**WHAT IS EXPECTED:** Exact copies of the records below are needed, free of pictures.

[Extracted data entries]
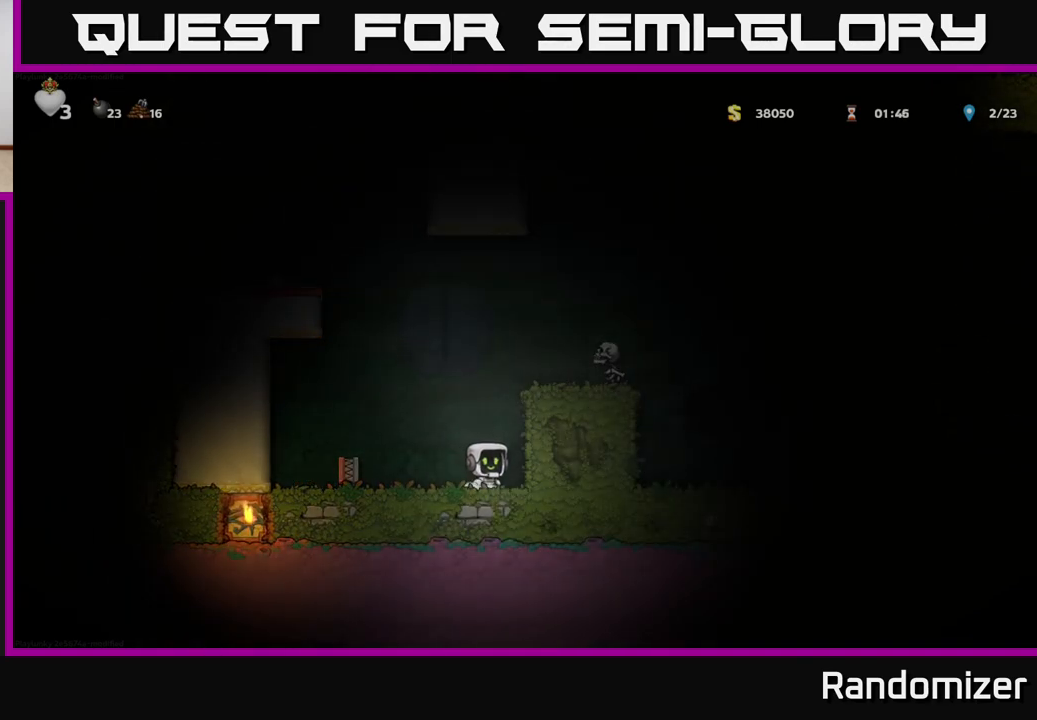
{"buttons": ["X"], "left_stick": "center", "right_stick": "center", "events": [[150, "A", "up"], [217, "left_stick", "center"], [333, "A", "down"], [400, "X", "down"], [500, "A", "up"]]}
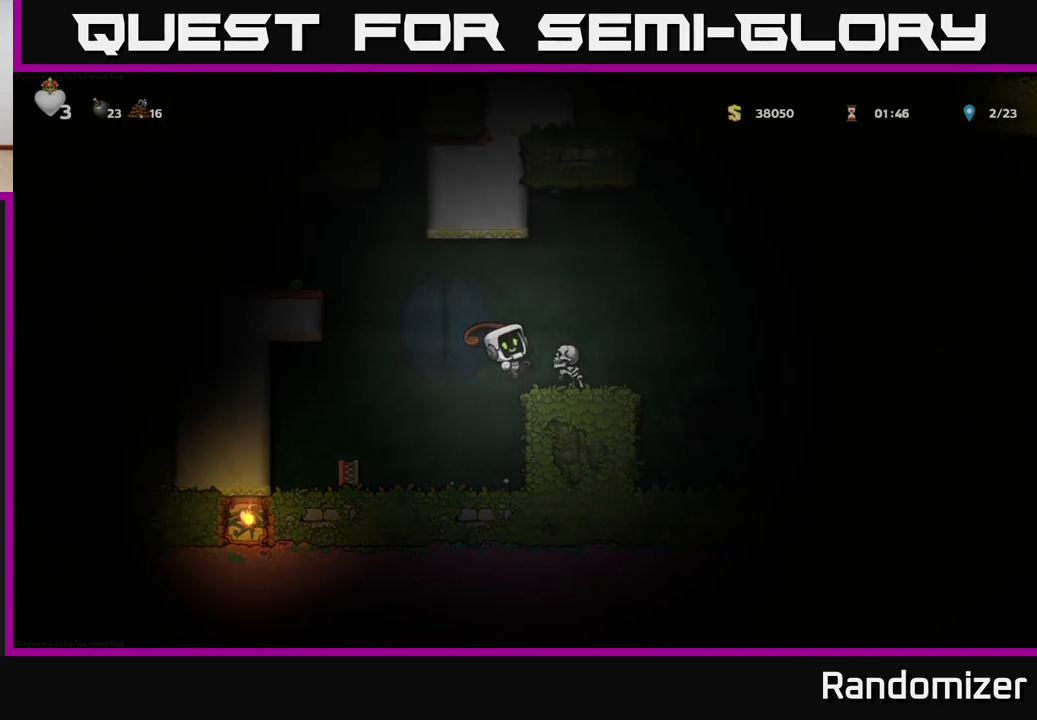
{"buttons": ["A"], "left_stick": "center", "right_stick": "center", "events": [[17, "X", "up"], [467, "A", "down"]]}
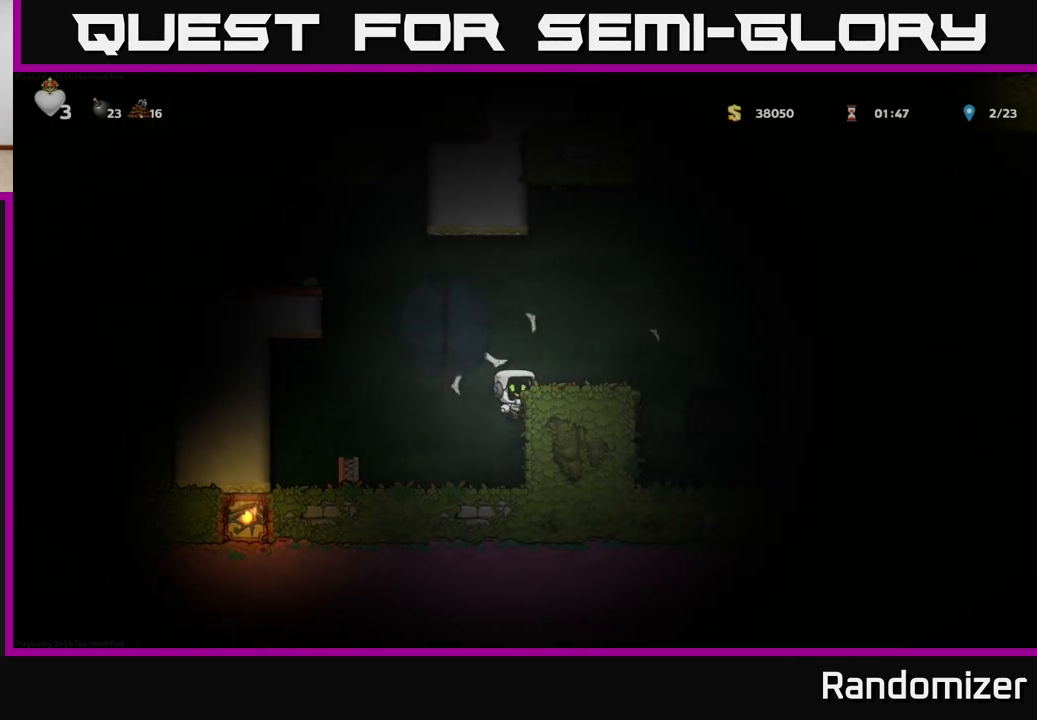
{"buttons": [], "left_stick": "right", "right_stick": "center", "events": [[83, "left_stick", "right"], [183, "A", "up"], [300, "left_stick", "center"], [500, "left_stick", "right"]]}
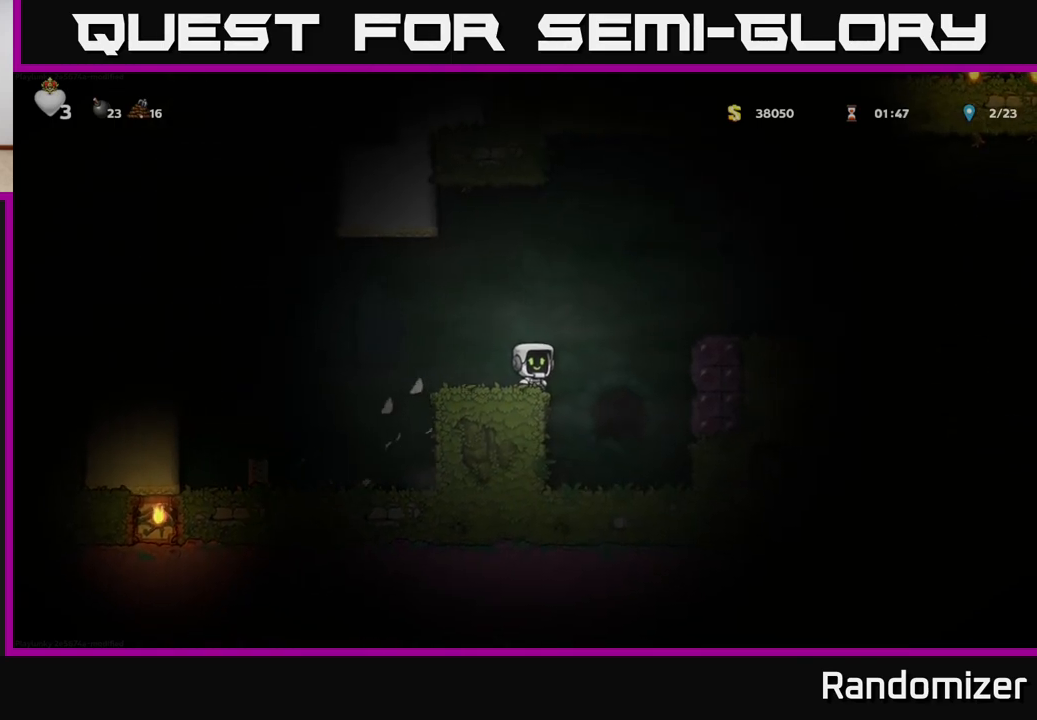
{"buttons": [], "left_stick": "center", "right_stick": "center", "events": [[67, "A", "down"], [383, "A", "up"], [483, "left_stick", "center"]]}
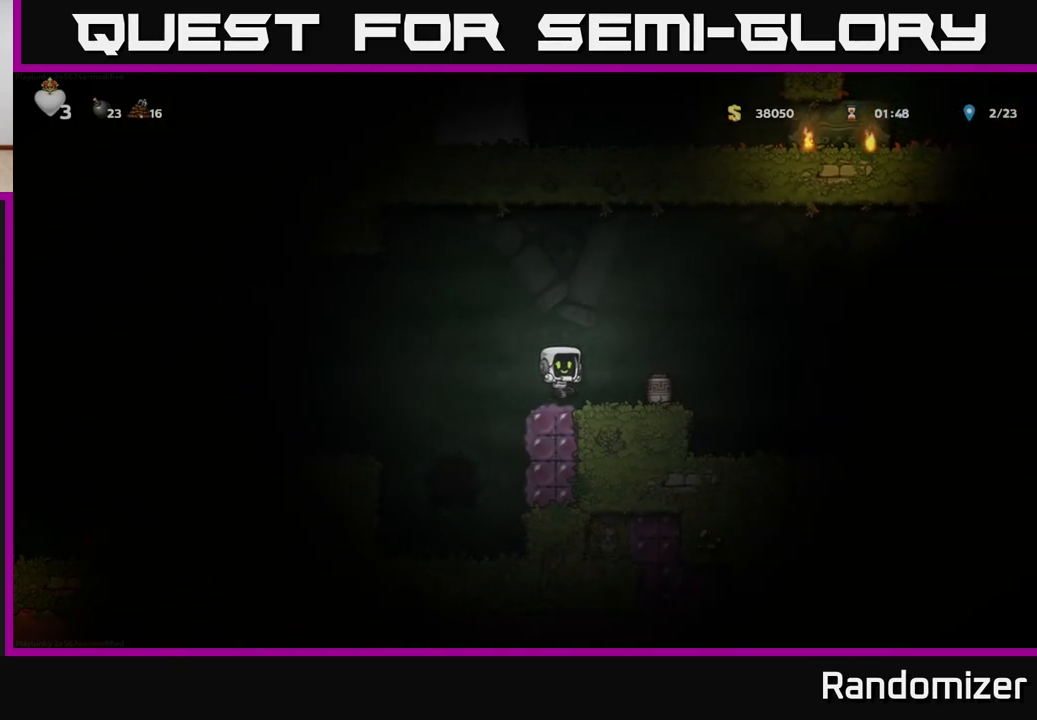
{"buttons": ["X"], "left_stick": "down", "right_stick": "center", "events": [[233, "left_stick", "right"], [467, "left_stick", "down"], [500, "X", "down"]]}
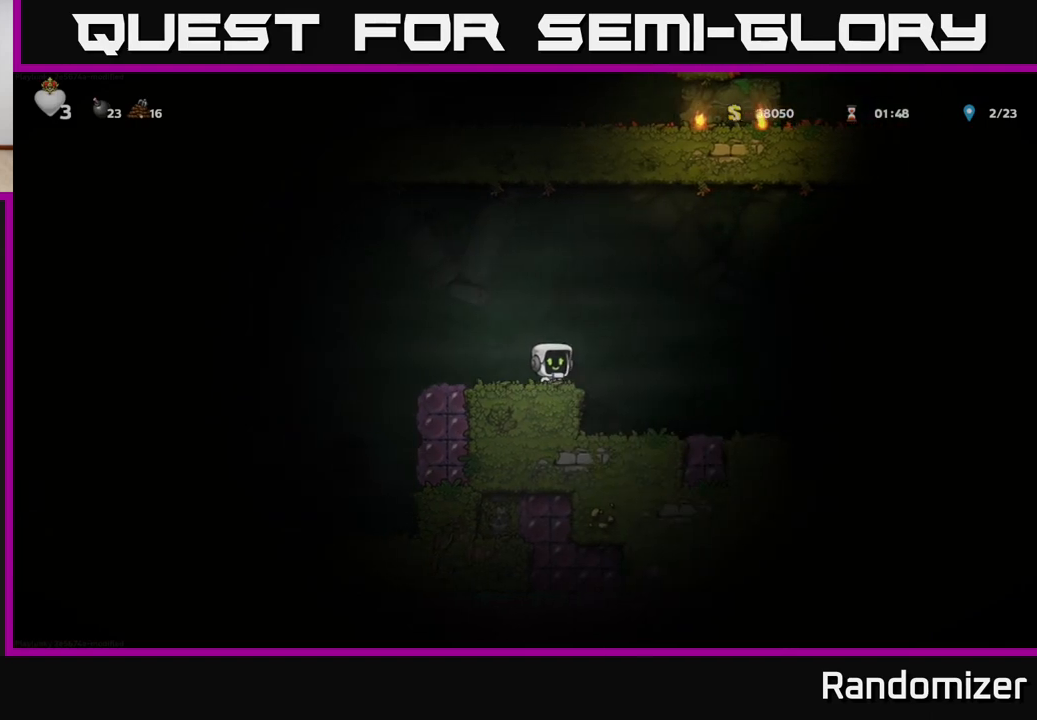
{"buttons": [], "left_stick": "down", "right_stick": "center", "events": [[133, "X", "up"], [133, "left_stick", "center"], [250, "A", "down"], [367, "left_stick", "down"], [433, "A", "up"]]}
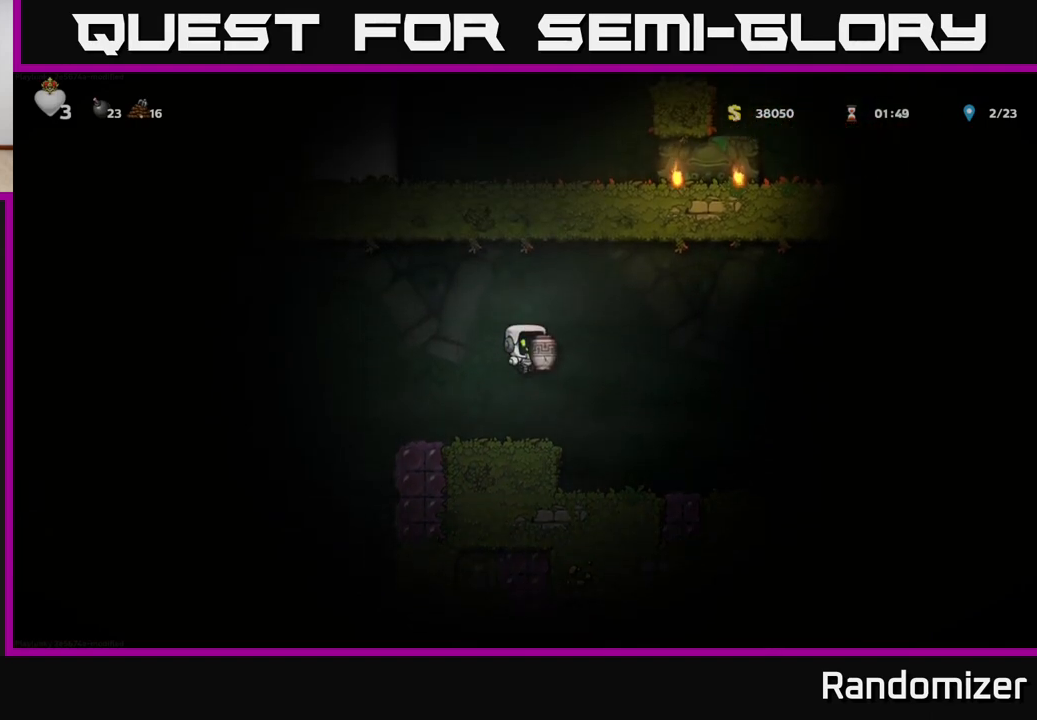
{"buttons": [], "left_stick": "right", "right_stick": "center", "events": [[33, "X", "down"], [133, "X", "up"], [233, "left_stick", "center"], [500, "left_stick", "right"]]}
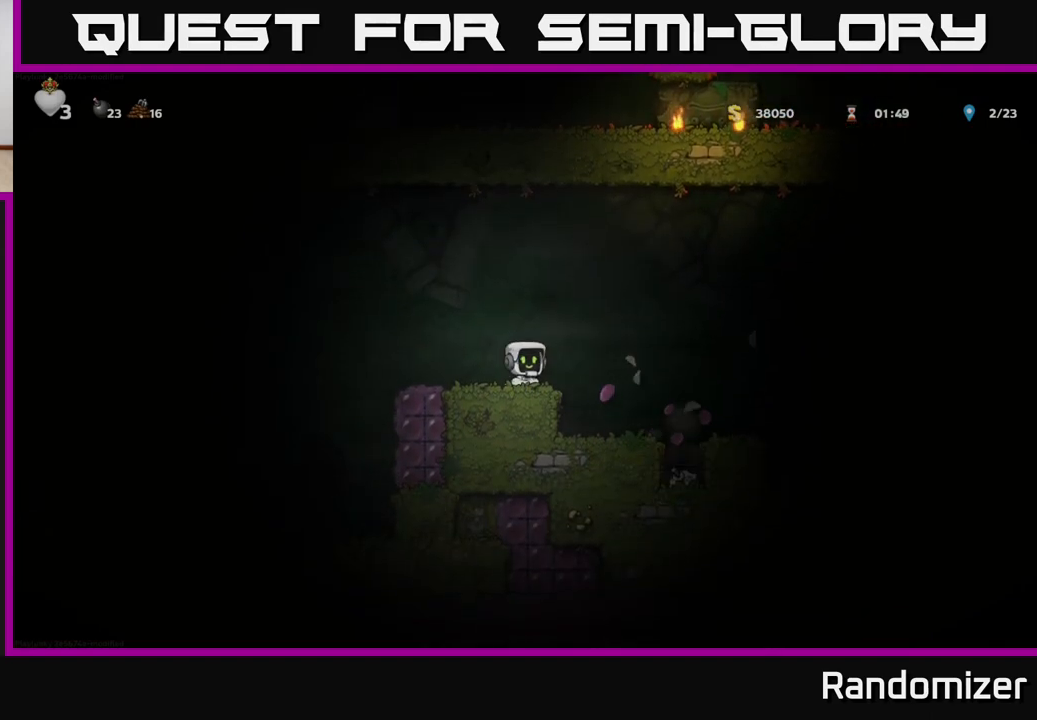
{"buttons": [], "left_stick": "center", "right_stick": "center", "events": [[383, "left_stick", "center"]]}
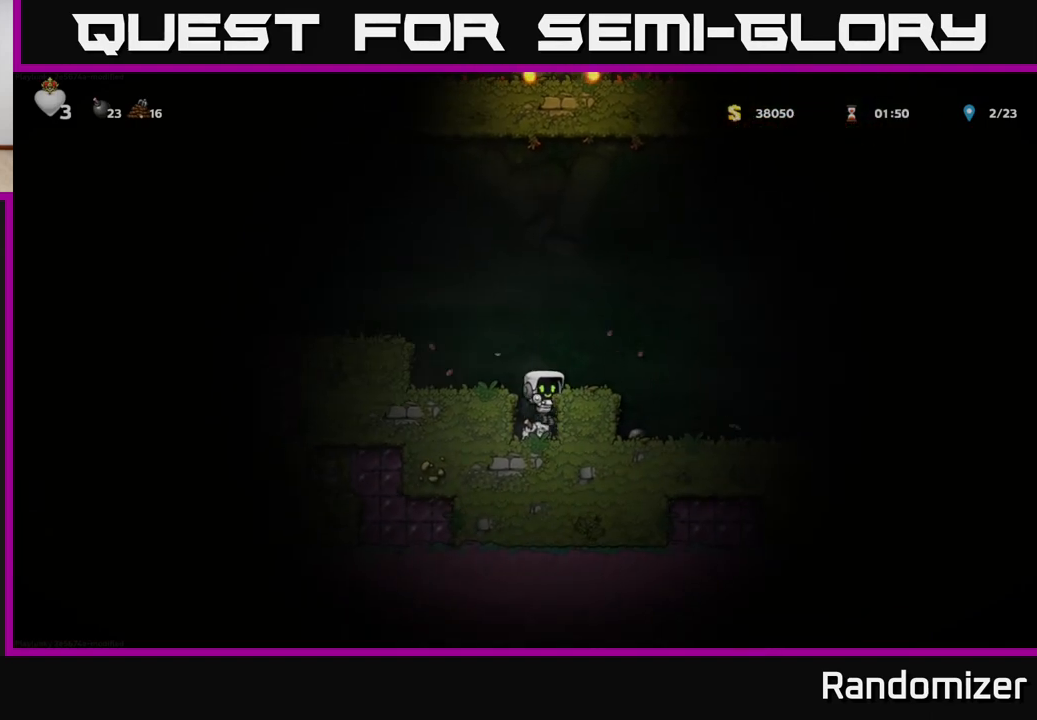
{"buttons": ["A"], "left_stick": "left", "right_stick": "center", "events": [[400, "A", "down"], [483, "left_stick", "left"]]}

**RESPONSE TO THIS TASK:**
{"buttons": ["X"], "left_stick": "center", "right_stick": "center", "events": [[150, "A", "up"], [217, "left_stick", "center"], [333, "A", "down"], [400, "X", "down"], [500, "A", "up"]]}
{"buttons": ["A"], "left_stick": "center", "right_stick": "center", "events": [[17, "X", "up"], [467, "A", "down"]]}
{"buttons": [], "left_stick": "right", "right_stick": "center", "events": [[83, "left_stick", "right"], [183, "A", "up"], [300, "left_stick", "center"], [500, "left_stick", "right"]]}
{"buttons": [], "left_stick": "center", "right_stick": "center", "events": [[67, "A", "down"], [383, "A", "up"], [483, "left_stick", "center"]]}
{"buttons": ["X"], "left_stick": "down", "right_stick": "center", "events": [[233, "left_stick", "right"], [467, "left_stick", "down"], [500, "X", "down"]]}
{"buttons": [], "left_stick": "down", "right_stick": "center", "events": [[133, "X", "up"], [133, "left_stick", "center"], [250, "A", "down"], [367, "left_stick", "down"], [433, "A", "up"]]}
{"buttons": [], "left_stick": "right", "right_stick": "center", "events": [[33, "X", "down"], [133, "X", "up"], [233, "left_stick", "center"], [500, "left_stick", "right"]]}
{"buttons": [], "left_stick": "center", "right_stick": "center", "events": [[383, "left_stick", "center"]]}
{"buttons": ["A"], "left_stick": "left", "right_stick": "center", "events": [[400, "A", "down"], [483, "left_stick", "left"]]}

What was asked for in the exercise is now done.